Reports like this one provide important considerations for Girls Grammar as we enter into our strategic planning process. We need to think about how we are preparing students with the skills they need to be effective global citizens and how our educational offerings are preparing our girls to effectively meet the challenges they will face when they graduate.
The process will see us reflect on how we continue our 130-year commitment to quality teaching, including through continued investment into our teacher professional development program. At the end of last term, our teaching staff reflected on their teaching practices, using the Australian Institute for Teaching and School Leadership (AITSL) Professional Standards for Teachers. Moving forward, as part of our participation in ISQ’s Teacher Growth and Development Program, we want to investigate Cultures of Thinking as a means of embedding a learning culture where group as well as individual thinking is valued, visible and actively promoted. This longer-term project will develop pedagogical approaches that enhance student engagement and cognitive capacity, promote curiosity, creativity and problem solving and build rigour, deep knowledge and the ability to understand complexity.
The holistic development of our students also remains deeply valued and therefore we will continue to seek opportunities for our students to engage in external activities that promote collaboration, creativity and interpersonal skills. This includes annual offerings, such as our school musical, Girls Rock and House competitions, as well as participation in extension activities such as the Maths Teams Challenge and opportunities to serve and give back to the community. Girls Grammar students have a proven history of generosity, through service at school events, by participating in community events such as last term’s Rocky River fun run or by fundraising through events such as the Ponytail Chop or our annual Pink Gate Day.

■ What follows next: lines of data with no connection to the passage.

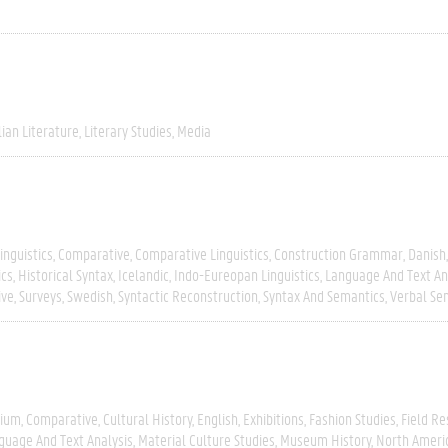
lian Literature
Literary Studies
Media
inguistics
Comparative
Comparative Linguistics
Construction Grammar
Danish
ics
Historical Syntax
Icelandic
Indo-Eureopan Linguistics
Language And Text An
ive
Surveys
Swedish
Syntactic Reconstruction
Syntax And Semantics
Verbal Se
gium
Comparative
Cultural History
English
Exhibitions
Fashion Studies
Field R
guage And Text Analysis
Material Culture Studies
Museum History
North Ameri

Given that employers and industries are more reliant than ever on subjects that prepare young people for science, technology, engineering and mathematics professions, rich STEM opportunities remain a priority. Our weekly STEM Club provides regular opportunities for girls to engage in science, technology, engineering and mathematics learnings and girls are provided with many opportunities to apply for external programs, including the National Youth Science Forum (NYSF), Queensland Minerals and Energy Academy (QMEA) and the Queensland Alumina Limited (QAL) STEM-tacular Experience. Our Old Girls Mentoring Program also continues to support girls through individual, personalised advice and guidance around STEM careers.

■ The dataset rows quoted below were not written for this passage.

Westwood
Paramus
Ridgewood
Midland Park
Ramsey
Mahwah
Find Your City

Girls Grammar also values connected educational experiences and therefore builds relationships with universities, industry and community in order to provide richer, dynamic and authentic learning opportunities, ensuring our girls are job ready when they graduate. Many of our girls engage in work experience, job placements and school-based apprenticeships. We also have students who participate in CQU’s SUN program, students who are awarded internships and students who undertake opportunities such as the Mater Hospital’s Heroes in Health Program.
Consistent messages throughout the report also focus on attitudinal traits such as the ability to recognise failure as central to learning, and the importance of developing grit and determination. Dealing with conflict in a constructive way is also highly valued. These are life skills to be reinforced in a range of settings, including at school and at home.
As we move forward with the strategic planning process, the school’s aim is to ensure the approaches taken over the next 3-5 years best contribute to Girls Grammar’s next chapter in preparing girls to graduate as life-long, confident, connected and flexible citizens, ready to make their contribution to the global world they are entering.